■ Your task:
With no addition or omission, return the entries below.
----- The records
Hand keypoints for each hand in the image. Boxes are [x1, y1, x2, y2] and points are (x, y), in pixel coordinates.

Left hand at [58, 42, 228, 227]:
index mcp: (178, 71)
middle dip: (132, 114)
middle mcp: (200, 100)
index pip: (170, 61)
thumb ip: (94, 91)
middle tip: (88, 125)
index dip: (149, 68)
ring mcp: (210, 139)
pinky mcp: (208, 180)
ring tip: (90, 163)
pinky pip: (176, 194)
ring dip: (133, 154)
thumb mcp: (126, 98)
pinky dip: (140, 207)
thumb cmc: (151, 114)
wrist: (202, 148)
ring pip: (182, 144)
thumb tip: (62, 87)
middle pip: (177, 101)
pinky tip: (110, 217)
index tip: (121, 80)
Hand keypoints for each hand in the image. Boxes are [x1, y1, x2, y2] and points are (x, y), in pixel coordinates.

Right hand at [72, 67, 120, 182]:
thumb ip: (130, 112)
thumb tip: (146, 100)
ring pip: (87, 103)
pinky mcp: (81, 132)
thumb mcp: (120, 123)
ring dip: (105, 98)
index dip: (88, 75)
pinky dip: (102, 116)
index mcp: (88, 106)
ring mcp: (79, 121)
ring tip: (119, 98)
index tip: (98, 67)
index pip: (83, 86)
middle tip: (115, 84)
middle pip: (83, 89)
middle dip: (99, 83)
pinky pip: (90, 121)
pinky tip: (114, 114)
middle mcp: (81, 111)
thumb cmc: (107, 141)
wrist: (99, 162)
----------
■ Answer section:
Hand keypoints for each hand in the image. Boxes are [x1, y1, x2, y2] and points are (x, y), in pixel coordinates.

Left hand at [58, 42, 228, 227]:
index mcp: (178, 71)
middle dip: (132, 114)
middle mcp: (200, 100)
index pip: (170, 61)
thumb ip: (94, 91)
middle tip: (88, 125)
index dip: (149, 68)
ring mcp: (210, 139)
pinky mcp: (208, 180)
ring tip: (90, 163)
pinky pip: (176, 194)
ring dip: (133, 154)
thumb mcp: (126, 98)
pinky dip: (140, 207)
thumb cmc: (151, 114)
wrist: (202, 148)
ring pip: (182, 144)
thumb tip: (62, 87)
middle pip: (177, 101)
pinky tip: (110, 217)
index tip: (121, 80)
Hand keypoints for each hand in the image. Boxes are [x1, y1, x2, y2] and points are (x, y), in pixel coordinates.

Right hand at [72, 67, 120, 182]:
thumb ip: (130, 112)
thumb tip: (146, 100)
ring pip: (87, 103)
pinky mcp: (81, 132)
thumb mcp: (120, 123)
ring dip: (105, 98)
index dip: (88, 75)
pinky dip: (102, 116)
index mcp: (88, 106)
ring mcp: (79, 121)
ring tip: (119, 98)
index tip: (98, 67)
index pip: (83, 86)
middle tip: (115, 84)
middle pip: (83, 89)
middle dip: (99, 83)
pinky pip: (90, 121)
pinky tip: (114, 114)
middle mcp: (81, 111)
thumb cmc: (107, 141)
wrist: (99, 162)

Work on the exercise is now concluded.